- _About this task_
Identify each line in the data below that contains the string "поддержка", and copy every such line in full. The match is case-sensitive.

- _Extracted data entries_
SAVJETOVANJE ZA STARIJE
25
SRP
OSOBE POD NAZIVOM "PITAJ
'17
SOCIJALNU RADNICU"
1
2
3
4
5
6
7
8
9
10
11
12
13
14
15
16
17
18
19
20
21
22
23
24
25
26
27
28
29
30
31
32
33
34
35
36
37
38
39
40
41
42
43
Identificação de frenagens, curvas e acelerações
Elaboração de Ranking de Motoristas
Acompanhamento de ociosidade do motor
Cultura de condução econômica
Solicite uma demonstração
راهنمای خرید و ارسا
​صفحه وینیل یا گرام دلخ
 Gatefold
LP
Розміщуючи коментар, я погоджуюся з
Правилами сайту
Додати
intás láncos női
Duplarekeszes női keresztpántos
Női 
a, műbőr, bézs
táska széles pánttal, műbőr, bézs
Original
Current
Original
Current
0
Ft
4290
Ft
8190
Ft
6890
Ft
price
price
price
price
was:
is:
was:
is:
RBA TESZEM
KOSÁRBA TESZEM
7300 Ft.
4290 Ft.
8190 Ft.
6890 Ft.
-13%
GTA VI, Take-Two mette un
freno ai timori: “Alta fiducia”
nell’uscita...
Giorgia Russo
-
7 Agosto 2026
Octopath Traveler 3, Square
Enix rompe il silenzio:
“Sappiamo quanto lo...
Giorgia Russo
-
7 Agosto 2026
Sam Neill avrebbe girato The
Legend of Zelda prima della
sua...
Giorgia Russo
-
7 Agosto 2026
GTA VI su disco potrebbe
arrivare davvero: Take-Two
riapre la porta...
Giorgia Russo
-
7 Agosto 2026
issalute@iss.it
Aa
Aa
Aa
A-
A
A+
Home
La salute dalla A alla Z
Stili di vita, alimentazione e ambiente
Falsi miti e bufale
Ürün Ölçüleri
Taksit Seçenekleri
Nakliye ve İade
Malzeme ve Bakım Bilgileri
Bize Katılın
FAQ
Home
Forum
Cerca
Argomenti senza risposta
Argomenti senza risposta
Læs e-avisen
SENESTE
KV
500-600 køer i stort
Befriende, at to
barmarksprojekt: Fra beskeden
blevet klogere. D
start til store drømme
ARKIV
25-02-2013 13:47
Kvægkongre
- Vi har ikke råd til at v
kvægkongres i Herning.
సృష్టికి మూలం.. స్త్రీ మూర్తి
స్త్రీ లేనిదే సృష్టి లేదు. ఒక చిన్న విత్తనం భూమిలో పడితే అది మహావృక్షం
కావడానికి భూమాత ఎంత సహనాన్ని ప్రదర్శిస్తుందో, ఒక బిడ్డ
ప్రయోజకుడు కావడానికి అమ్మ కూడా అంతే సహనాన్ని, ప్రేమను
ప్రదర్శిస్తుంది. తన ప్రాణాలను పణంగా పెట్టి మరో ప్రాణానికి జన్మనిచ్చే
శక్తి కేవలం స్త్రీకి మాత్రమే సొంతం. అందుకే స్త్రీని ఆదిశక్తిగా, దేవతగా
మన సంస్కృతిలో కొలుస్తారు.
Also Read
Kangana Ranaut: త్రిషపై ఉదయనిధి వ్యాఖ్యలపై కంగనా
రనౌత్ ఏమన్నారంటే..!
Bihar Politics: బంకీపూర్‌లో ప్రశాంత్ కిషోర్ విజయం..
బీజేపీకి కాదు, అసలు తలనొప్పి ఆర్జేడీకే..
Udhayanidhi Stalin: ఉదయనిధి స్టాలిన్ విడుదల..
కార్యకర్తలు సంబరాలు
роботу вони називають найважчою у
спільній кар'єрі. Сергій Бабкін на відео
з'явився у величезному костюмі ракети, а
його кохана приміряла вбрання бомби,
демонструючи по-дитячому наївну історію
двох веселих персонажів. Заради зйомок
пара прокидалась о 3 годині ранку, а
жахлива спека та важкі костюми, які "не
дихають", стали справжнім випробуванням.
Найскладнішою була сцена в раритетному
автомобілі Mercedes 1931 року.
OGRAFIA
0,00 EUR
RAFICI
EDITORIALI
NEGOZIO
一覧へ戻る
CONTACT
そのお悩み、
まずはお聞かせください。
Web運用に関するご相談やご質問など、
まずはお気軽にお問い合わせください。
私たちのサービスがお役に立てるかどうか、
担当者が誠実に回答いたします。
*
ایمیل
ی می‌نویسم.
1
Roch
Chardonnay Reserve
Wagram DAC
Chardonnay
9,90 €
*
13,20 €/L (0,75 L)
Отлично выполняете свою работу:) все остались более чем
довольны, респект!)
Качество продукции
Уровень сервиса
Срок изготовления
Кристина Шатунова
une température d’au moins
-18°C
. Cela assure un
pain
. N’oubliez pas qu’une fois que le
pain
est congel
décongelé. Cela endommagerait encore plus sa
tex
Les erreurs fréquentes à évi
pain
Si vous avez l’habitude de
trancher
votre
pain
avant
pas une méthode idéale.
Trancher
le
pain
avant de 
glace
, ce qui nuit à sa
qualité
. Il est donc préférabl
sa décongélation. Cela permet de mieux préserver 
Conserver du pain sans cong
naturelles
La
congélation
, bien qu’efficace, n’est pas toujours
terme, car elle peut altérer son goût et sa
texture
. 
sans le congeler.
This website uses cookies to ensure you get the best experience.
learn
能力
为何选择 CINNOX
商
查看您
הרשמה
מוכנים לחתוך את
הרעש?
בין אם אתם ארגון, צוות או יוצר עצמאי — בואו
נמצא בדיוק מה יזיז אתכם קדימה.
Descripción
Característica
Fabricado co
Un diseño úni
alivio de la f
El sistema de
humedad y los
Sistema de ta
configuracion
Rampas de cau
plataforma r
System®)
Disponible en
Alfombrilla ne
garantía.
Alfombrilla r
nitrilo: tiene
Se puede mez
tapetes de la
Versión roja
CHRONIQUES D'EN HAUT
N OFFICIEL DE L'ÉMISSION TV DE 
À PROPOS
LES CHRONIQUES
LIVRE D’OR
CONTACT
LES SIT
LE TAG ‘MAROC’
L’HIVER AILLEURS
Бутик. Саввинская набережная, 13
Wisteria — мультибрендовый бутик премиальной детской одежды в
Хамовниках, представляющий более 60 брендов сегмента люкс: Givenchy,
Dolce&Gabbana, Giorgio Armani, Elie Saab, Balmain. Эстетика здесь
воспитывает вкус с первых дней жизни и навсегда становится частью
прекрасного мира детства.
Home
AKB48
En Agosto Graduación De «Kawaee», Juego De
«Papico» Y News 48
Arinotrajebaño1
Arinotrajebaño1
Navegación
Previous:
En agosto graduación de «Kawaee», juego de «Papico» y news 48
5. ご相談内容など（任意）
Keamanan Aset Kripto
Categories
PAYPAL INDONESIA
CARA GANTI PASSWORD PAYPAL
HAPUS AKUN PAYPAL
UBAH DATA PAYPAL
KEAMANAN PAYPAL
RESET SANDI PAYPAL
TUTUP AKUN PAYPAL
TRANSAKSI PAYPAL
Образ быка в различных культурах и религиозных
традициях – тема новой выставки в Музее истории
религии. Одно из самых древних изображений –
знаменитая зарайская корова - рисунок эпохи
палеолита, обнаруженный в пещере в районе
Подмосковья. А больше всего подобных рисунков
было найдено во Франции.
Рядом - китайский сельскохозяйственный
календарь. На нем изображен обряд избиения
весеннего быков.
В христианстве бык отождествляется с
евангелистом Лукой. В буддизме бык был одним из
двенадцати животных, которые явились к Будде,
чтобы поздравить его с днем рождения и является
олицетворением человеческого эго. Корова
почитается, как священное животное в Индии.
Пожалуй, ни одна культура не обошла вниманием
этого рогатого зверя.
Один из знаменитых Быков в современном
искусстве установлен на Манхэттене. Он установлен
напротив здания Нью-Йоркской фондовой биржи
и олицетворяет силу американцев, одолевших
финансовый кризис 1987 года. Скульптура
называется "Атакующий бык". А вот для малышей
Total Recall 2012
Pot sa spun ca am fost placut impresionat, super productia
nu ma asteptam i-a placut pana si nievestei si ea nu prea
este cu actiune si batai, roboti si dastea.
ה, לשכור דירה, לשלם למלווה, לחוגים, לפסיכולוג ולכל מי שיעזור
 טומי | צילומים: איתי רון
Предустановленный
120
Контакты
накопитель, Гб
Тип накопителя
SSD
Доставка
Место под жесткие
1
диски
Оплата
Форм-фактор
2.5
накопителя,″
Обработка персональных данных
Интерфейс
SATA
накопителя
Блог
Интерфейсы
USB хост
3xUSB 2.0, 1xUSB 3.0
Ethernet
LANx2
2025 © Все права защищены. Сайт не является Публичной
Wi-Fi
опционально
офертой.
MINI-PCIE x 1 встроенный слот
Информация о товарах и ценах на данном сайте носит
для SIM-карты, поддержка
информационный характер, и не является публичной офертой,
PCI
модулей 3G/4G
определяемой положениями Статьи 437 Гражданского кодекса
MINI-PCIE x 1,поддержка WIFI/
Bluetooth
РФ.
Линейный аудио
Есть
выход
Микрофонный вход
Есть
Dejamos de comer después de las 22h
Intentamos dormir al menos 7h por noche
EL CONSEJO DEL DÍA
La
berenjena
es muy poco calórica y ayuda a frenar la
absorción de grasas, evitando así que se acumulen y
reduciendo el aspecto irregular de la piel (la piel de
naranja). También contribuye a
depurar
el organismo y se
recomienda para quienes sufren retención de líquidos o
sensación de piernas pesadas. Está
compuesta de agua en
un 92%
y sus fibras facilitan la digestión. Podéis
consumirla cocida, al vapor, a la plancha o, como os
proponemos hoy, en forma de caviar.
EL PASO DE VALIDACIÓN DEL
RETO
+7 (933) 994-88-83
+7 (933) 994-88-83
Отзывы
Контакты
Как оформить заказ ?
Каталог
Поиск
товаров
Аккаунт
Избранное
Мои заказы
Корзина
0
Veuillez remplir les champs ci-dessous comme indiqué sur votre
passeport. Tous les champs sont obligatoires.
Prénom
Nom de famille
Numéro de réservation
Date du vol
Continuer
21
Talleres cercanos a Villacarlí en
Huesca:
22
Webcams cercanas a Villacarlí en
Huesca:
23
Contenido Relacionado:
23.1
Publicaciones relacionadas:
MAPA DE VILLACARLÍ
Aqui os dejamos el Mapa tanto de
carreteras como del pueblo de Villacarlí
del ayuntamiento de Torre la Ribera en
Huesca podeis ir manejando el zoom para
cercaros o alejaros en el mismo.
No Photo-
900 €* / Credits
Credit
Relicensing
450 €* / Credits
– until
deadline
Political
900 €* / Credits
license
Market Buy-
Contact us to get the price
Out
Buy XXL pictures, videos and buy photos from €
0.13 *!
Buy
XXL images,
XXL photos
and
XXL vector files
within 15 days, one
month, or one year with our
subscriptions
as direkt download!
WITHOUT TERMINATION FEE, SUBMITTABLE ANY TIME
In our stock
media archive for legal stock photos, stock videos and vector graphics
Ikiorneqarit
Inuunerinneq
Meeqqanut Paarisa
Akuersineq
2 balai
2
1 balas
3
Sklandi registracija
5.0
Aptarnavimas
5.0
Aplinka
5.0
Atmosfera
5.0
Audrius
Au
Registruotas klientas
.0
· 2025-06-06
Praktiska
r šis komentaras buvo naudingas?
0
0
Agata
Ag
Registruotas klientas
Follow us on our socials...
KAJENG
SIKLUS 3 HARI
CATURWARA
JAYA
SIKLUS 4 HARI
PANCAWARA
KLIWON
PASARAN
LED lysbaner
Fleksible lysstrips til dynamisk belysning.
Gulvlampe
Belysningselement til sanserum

- _Problem solution_
для SIM-карты, поддержка
MINI-PCIE x 1,поддержка WIFI/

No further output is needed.